NFZ wykańcza porodówki

2013-07-15 3:00

Czy dla Narodowego Funduszu Zdrowia pieniądze liczą się bardziej niż życie wcześniaków? Fundusz na zabiegi dla chorych maluszków wyznacza ostre limity, w których szpitale nie są w stanie się zmieścić. Lekarze nie wiedzą, co robić. - Mamy odsyłać pacjentki do domu, bo robimy ponad umowę? - pytają.

Na ogromne nagrody i nowe biurowce w Narodowym Funduszu Zdrowia pieniędzy nigdy nie brakuje. Brakuje ich jednak na ratowanie zdrowia i życia najmniejszych dzieci. Zasady, które panują na porodówkach i oddziałach dla noworodków, zmuszają lekarzy do naprawdę trudnych wyborów: ratować czy patrzeć na limit. - Kontrakty z NFZ dzielą się na to, co jest w budżecie i zrobione ponad. Na porodówkach nielimitowane zabiegi to wszystkie przyjęcia zakończone porodem. Ale na toczenia krwi po porodzie, wszelkie patologie ciąż czy krótkoterminowe przyjęcia mamy określony budżet, oczywiście niewystarczający - mówi mgr Ewa Peńsko ze szpitala przy ul. Madalińskiego. Podobnie jest z noworodkami. - Limitowane jest na przykład żywienie pozajelitowe wcześniaków, a takiego malucha trzeba nakarmić nawet 12 razy na dobę. Jesteśmy w trudnej sytuacji. Gdybyśmy chcieli zmieścić się w kontrakcie, musielibyśmy co drugiej mamie odmawiać udzielenia pomocy - tłumaczy mgr Peńsko. Skąd taka sytuacja?

Fundusz oddaje szpitalom pieniądze za nadwykonania tylko w przypadku zabiegów ratujących życie. A według NFZ żywienie wcześniaków taką procedurą nie jest. - Wskazane świadczenia należą do zakresów limitowanych. Zgodnie z zapisami ogólnych warunków umów Fundusz finansuje świadczenia do wysokości kwoty zapisanej w umowie.

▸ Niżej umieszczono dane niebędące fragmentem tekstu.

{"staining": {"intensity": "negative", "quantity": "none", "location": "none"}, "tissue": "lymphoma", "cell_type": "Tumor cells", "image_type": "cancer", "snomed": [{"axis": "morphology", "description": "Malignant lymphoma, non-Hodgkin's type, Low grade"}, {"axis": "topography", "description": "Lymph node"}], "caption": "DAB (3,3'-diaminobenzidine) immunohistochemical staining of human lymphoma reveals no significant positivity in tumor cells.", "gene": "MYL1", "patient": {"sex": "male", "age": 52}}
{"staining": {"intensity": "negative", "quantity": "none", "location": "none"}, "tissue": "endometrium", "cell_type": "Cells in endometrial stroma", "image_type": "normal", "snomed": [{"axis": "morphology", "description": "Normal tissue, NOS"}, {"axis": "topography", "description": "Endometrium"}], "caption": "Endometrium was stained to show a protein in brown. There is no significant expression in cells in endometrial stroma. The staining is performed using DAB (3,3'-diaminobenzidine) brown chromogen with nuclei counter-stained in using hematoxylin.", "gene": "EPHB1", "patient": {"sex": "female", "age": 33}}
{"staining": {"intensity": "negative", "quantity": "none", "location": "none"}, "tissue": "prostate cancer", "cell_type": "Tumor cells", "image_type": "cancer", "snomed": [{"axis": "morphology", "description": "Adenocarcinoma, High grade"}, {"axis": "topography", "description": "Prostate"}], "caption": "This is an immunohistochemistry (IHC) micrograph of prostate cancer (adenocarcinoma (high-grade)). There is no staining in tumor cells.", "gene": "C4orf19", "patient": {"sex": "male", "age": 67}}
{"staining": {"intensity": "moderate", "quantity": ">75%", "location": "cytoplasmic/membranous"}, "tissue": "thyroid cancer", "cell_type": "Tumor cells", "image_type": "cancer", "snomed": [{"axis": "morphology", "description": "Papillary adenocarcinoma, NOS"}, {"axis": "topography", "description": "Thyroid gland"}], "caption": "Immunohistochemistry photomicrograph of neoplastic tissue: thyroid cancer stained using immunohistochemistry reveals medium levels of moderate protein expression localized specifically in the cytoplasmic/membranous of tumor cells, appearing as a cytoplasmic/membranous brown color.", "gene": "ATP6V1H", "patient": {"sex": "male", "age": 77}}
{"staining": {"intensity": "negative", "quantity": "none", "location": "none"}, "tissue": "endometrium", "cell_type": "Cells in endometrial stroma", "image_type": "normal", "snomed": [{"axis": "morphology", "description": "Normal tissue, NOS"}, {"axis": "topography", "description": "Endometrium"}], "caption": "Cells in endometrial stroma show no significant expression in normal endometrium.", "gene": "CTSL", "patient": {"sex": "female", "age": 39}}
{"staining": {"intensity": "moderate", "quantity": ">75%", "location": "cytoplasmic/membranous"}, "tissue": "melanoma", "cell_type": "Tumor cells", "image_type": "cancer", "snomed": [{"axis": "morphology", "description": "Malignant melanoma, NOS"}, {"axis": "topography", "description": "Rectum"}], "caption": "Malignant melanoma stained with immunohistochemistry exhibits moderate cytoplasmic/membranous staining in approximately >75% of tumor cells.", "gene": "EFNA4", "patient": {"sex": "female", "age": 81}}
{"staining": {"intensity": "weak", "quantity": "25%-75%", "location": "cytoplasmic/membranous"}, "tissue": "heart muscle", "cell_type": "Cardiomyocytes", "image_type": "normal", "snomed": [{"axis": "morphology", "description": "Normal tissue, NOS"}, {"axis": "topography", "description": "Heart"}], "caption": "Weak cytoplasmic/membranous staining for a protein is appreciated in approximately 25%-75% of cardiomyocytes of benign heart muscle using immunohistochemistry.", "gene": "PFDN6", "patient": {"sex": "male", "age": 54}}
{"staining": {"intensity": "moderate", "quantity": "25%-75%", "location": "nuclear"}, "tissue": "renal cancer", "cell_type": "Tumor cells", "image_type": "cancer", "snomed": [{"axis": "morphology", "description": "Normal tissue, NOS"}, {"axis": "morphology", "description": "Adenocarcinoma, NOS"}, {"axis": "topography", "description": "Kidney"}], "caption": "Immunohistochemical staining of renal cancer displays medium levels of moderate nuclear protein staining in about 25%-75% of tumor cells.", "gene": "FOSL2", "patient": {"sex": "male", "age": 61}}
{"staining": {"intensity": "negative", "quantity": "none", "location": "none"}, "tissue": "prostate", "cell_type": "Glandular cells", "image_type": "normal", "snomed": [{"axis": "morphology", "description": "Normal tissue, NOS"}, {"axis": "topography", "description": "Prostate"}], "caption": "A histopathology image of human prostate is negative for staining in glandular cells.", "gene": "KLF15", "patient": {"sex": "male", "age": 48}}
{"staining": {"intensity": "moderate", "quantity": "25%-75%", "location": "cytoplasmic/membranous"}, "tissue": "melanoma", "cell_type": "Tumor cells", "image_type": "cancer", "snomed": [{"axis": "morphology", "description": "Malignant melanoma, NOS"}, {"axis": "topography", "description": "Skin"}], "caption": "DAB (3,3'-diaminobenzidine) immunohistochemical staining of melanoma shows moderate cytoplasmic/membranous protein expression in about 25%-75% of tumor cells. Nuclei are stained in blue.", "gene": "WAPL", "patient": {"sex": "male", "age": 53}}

Oddział Funduszu nie jest w stanie sfinansować tych, które wykonane zostały ponad limit, z uwagi na ograniczone środki - tłumaczy Agnieszka Gołąbek, rzecznik prasowy Mazowieckiego Oddziału NFZ. Co roku w sytuacji ogromnego zadłużenia stają też oddziały pediatryczne, bo nie wystarcza im pieniędzy na wszystkie świadczenia dla małych pacjentów. - Mówi się, że do 18. roku życia każdy ma prawo do bezpłatnej opieki zdrowotnej. A my mamy 27% nadwykonań, za które musimy zapłacić sami. Szpital nie jest jednostką, która generuje przychody, dlatego szybko traci płynność finansową i szuka oszczędności. Przychodzi taki moment, że przestaje się płacić za prąd czy wodę albo leki, tylko po to, by móc ratować pacjentów, bo przecież od tego jesteśmy - mówi Ewa Peńsko.

Agnieszka Gołąbek, rzecznik Mazowieckiego Oddziału Wojewódzkiego NFZ

- Zgodnie z zapisami ogólnych warunków umów Fundusz finansuje świadczenia do wysokości kwoty zapisanej w umowie. Nie jesteśmy w stanie sfinansować tych, które wykonane zostały ponad limit, z uwagi na ograniczone środki.

Mgr Ewa Peńsko ze szpitala przy ul. Madalińskiego:

- Mamy limitowane na przykład żywienie pozajelitowe wcześniaków, a takiego malucha trzeba nakarmić nawet 12 razy na dobę. Stoimy w trudnej sytuacji. Gdybyśmy chcieli zmieścić się w kontrakcie, musielibyśmy co drugiej mamie odmawiać pomocy.